WordPress is a rapidly evolving open-source project. If you already have a WordPress website then you would have noticed lots of update notifications popping up from time to time.
These updates are important as they offer bug fixes, new features, security patches and more. So you should try to keep your website up to date. It would be very time-consuming to check every day, so maybe just once a week or month.
There are 3 areas that need to be updated: plugins, themes and the WordPress core.

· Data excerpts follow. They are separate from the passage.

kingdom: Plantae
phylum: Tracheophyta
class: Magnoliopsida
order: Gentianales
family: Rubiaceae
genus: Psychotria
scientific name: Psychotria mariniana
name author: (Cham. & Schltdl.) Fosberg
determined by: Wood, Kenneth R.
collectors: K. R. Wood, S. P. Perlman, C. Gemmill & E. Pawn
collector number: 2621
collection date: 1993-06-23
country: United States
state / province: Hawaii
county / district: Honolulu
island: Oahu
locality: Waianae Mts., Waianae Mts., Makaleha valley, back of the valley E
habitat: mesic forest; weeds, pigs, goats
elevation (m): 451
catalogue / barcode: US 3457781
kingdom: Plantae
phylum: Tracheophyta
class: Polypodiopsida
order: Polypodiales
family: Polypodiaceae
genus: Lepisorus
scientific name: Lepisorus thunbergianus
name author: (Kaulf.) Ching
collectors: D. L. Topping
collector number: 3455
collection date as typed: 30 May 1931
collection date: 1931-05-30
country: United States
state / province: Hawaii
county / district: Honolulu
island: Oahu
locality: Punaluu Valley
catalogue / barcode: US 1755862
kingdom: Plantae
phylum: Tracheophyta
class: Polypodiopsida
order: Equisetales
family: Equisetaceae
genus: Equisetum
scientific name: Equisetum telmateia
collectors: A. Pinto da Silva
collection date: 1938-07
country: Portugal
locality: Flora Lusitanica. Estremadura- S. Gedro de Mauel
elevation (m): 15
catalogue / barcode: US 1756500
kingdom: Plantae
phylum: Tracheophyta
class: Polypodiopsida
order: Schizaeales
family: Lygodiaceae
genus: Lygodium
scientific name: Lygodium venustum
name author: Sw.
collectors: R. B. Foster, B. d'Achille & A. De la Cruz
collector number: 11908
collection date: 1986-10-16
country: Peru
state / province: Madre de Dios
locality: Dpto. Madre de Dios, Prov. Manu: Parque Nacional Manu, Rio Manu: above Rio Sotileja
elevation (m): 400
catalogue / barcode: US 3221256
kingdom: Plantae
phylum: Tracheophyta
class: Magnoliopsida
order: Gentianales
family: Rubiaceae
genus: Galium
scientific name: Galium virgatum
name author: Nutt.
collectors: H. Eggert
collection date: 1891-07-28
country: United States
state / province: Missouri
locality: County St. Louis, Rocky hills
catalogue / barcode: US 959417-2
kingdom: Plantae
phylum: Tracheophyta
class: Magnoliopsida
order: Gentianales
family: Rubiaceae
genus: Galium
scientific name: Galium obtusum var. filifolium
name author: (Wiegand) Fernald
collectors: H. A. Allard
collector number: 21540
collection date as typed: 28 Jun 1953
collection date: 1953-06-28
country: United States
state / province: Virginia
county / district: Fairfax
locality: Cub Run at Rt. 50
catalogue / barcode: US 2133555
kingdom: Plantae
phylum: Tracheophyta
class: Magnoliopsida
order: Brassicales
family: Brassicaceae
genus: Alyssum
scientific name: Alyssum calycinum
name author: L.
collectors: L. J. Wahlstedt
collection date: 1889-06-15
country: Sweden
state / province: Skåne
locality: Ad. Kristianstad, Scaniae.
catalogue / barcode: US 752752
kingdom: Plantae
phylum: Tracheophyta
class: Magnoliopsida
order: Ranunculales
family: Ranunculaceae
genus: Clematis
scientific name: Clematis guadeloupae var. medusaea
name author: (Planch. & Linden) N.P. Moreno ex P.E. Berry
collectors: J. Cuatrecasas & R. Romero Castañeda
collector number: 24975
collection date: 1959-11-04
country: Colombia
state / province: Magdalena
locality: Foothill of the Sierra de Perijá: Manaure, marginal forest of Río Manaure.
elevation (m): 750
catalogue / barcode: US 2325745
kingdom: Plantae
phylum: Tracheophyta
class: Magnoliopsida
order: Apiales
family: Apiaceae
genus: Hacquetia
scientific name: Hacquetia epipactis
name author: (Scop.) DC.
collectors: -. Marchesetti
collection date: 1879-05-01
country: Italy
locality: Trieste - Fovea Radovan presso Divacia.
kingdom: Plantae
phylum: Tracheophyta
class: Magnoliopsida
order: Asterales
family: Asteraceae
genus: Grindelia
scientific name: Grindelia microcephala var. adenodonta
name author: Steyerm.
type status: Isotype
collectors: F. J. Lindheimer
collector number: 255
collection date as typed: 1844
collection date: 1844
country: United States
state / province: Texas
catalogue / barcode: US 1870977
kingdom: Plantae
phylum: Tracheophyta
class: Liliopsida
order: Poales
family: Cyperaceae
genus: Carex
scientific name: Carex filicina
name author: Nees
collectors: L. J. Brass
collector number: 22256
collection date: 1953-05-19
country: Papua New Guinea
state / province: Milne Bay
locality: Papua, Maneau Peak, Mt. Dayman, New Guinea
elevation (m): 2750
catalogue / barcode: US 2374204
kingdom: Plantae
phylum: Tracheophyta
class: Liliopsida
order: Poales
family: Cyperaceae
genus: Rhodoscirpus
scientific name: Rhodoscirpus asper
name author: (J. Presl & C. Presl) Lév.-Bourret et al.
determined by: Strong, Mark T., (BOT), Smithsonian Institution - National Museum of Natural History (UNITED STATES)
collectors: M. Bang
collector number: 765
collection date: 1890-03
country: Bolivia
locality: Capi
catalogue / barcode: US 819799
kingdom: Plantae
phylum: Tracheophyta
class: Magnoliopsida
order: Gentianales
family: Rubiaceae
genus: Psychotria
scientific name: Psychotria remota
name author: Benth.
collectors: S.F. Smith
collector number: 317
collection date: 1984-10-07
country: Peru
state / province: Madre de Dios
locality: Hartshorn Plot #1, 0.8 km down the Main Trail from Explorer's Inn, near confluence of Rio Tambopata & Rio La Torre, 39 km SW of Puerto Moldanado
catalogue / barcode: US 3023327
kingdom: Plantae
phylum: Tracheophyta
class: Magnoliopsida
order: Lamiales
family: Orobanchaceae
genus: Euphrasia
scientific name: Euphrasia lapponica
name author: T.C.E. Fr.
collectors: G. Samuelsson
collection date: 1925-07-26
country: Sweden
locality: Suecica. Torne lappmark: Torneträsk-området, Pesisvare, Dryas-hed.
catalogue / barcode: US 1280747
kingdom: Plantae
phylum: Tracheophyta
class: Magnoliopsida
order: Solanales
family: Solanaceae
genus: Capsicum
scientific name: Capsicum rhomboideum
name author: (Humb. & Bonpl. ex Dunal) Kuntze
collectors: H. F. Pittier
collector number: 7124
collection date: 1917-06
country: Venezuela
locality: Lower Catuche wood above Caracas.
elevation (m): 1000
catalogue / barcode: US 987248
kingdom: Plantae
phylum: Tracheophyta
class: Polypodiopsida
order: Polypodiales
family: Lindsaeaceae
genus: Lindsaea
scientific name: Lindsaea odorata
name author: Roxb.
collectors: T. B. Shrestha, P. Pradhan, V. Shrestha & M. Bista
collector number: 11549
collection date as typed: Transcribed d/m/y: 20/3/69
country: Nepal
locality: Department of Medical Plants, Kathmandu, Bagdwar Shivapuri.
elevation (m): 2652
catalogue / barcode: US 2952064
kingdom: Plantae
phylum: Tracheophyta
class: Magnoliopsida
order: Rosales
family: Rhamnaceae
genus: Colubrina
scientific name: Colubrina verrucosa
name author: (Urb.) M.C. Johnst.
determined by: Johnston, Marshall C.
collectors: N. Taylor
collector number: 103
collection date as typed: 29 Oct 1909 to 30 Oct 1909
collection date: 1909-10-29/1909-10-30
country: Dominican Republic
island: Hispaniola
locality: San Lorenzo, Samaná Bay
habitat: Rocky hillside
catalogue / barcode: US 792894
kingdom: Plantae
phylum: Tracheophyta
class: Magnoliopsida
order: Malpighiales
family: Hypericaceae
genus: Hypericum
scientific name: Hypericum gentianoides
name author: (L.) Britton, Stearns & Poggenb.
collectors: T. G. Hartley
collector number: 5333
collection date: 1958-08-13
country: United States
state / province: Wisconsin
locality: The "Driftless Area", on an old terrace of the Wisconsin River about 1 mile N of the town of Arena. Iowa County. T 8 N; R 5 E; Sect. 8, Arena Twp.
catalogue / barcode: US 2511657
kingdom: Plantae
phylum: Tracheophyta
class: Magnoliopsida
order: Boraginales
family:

The only problem with this is that sometimes a plugin or theme might be a side project for a developer or a product that doesn’t get much love from the developer anymore. So by updating the WordPress core it might mean a plugin will no longer work or will display an ugly, unprofessional error on your website. And likewise, with themes, I often find that themes are far behind when it comes to offering an update inline with plugin and WordPress core updates. And when they do quite often it will change the look and feel of your website which you definitely don’t want when customers are browsing your website.
WordPress has recently introduced an ‘Auto-update’ feature, but I would use this will caution. I feel it is important to understand what has changed in a plugin by reading the change log just in case the change is significant and can potential damage you website and business.
How can we help?
We can help by taking away this burden from you. The first thing we would do is take daily backups.
Then we would periodically (the frequency is up to you) check the available update and process them if we decide it is safe to do so. Sometimes it may be clear that updating a major plugin is going to stop another plugin from working so it would be wise to wait until the plugin develop has issued an update first.
On occasion it is impossible to predict some issues as your website may be complex. However, by creating daily backups we can always very quickly revert the site back to how it was before the updates and then come up with a plan of action.
How much will this cost?
It will depend on your site. For example, an eCommerce store will take longer to update and test than a simple website (like this one).
But generally, I would say £50 – £100 a month is a realistic figure.
This would include monthly updates, daily backups, an alert if you site is down and a monthly report detailing what has been updated. While we are working on the website we would also make suggestions on what you can do to improve your website and ultimately get more happy customers using your website.